Picks of the week
After a summer lull, when only a few politically motivated cases of persecution were reported by the media, the fall saw a new wave of repression targeting opponents of the current regime. According to human rights defenders, in the period of September to November, there were over 70 unmotivated arrests of opposition activists and journalists.
Most of the instances of administrative prosecution took place at the end of the parliamentary elections, in November. Most of these cases related to a series of protests in Minsk. Fourteen protesters were fined a total of 15,147 rubles ($7,150). Two opposition activists were sentenced to short prison terms, including blogger and activist Ales Krutkin who received the unexpectedly severe punishment for advertising a demonstration on his Facebook account.

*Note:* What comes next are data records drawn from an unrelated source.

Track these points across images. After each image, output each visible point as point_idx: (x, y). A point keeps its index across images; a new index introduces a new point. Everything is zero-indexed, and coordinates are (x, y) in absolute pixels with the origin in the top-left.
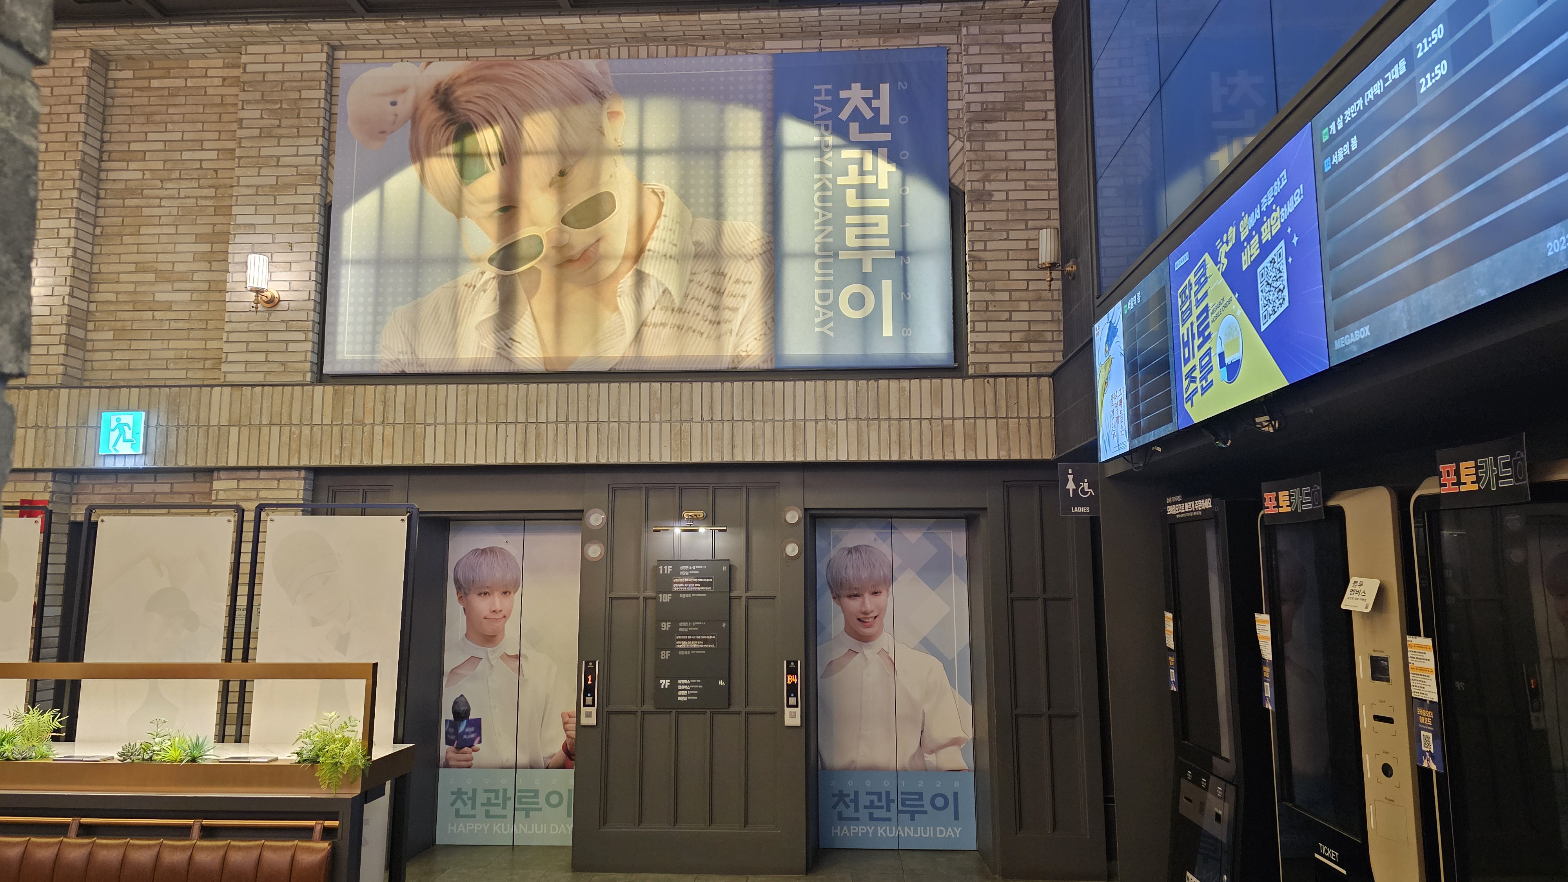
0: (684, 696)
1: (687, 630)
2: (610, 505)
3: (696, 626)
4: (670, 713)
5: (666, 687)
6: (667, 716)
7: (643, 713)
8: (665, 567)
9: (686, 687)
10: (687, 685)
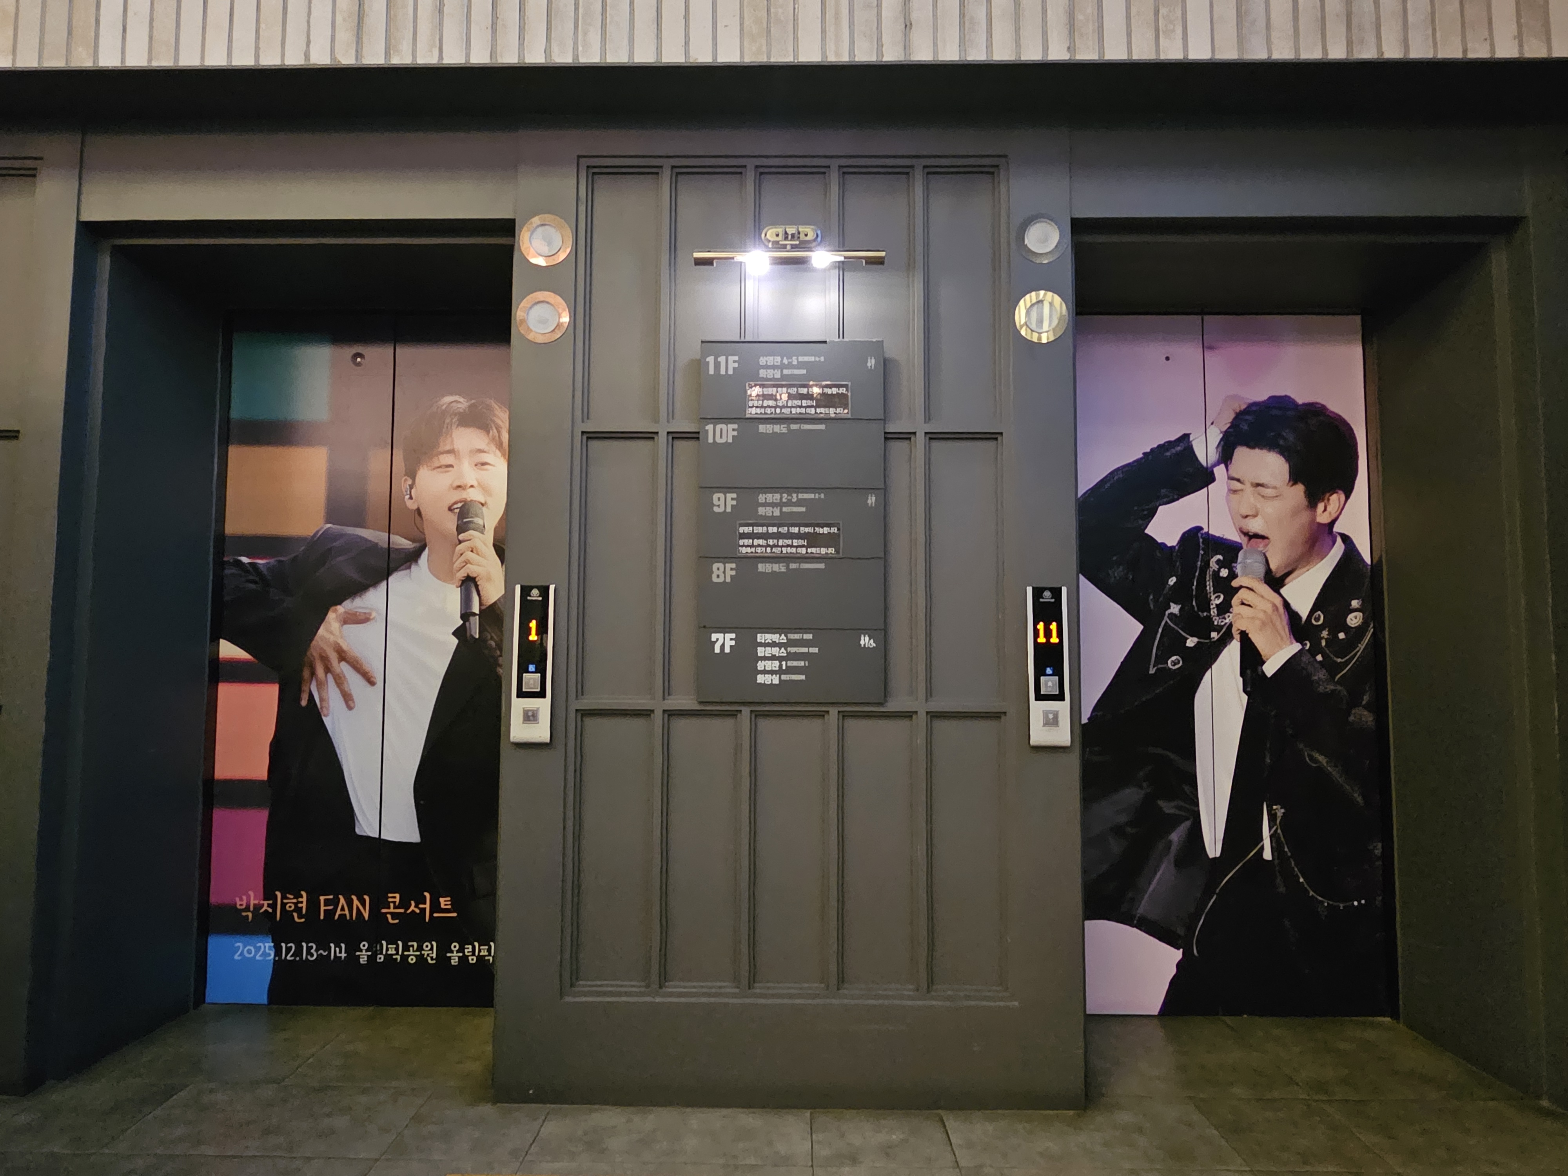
0: (772, 672)
1: (777, 512)
2: (582, 208)
3: (799, 503)
4: (734, 714)
5: (727, 650)
6: (728, 723)
7: (671, 714)
8: (722, 359)
9: (775, 651)
10: (779, 645)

Nina Bahinskaya, an opposition activist known for her stubborn stance in rejecting any financial help to pay the dozens of fines she has received over the past years, says her total debt has reached 100,000 rubles.
“They started to fine me in 2015 or 2016, and during the time it’s piled up to about 50 thousand dollars, which I haven’t paid and do not intend to pay. I have no property, so they continue to take half of my pension,” the 72-year-old activist said.
The fall was also marked by new cases involving journalists. One contributor to a foreign media outlet was fined. Two more are yet to stand trials.
Volha Chaichyts, a Belsat TV reporter, had her mobile phone cut off for alleged failure to pay a fine she received for covering a post-election protest in 2010. Meanwhile, Chaichyts says the debt was settled back in 2011. According to her, the case is another instance of persecution for her work as a journalist.